A proposito di demoni, Hell (inferno) è la scritta che campeggia su un grande bidone di latta, tutto ammaccato (Arida acqua, 1998) e ancora impregnato di un leggero e diffuso odore di petrolio, anche questo trovato e raccolto da Maggi ai bordi di una strada. È quello che resta – visivamente pietrificato in un materico craquelé - del noto marchio “Shell” dopo la decurtazione della lettera iniziale. Un emblematico gioco di rimandi tra gli spietati simboli del potere economico e le leggendarie credenze di un popolo, tra le tentazioni del denaro e il bisogno di racconto, tra le luci e le ombre di un mondo che crede solo nel profitto e dimentica gli scempi, lo sfruttamento e le conseguenze. Intanto, il suono costante di una goccia d’acqua trasforma il bidone di petrolio (“olio di pietra”) in un sommesso richiamo: “può una goccia erodere ciò che l’aridità umana trasforma in un inferno fossile?”.

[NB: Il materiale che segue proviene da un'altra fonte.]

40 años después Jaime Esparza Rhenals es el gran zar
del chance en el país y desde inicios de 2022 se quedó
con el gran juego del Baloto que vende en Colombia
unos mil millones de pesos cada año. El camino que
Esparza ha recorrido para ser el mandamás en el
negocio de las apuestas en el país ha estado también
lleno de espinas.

“Il corpo getta un’ombra, l’anima luce” ha scritto Nietzsche nei Frammenti postumi (1869 - 1889) e alla forza persuasiva della luce che affiora dall’ombra, si affida l’installazione Velo d’ombra (2001). Dieci sagome, alte quasi tre metri e rivestite con il burqa, si stagliano sottili e totemiche nella penombra della
stanza. Sono presenze silenziose, inquietanti e enigmatiche che concentrano la loro essenza nella proiezione di luce bianca - frantumata in tanti piccoli punti - che filtra dalle sottili feritoie dei loro burqa. Un velo d’ombra può far risaltare la bellezza nascosta e renderla particolarmente seducente, ma cosa accade quando è imposto? “Come ogni materia che separa – argomenta Ruggero Maggi - per quanto sottile ed intangibile (è devastante la violenza psicologica), il risultato si trasforma sempre in un limite che delinea campi visivi e d’azione in cui l’imposizione affievolisce la libertà. L’interno e l’esterno subiscono modifiche che condizionano sia l’individuo che la collettività. Forse soltanto acuendo al massimo la propria sensorialità si può tentare di infrangere quel distacco che ci rende muti osservatori”.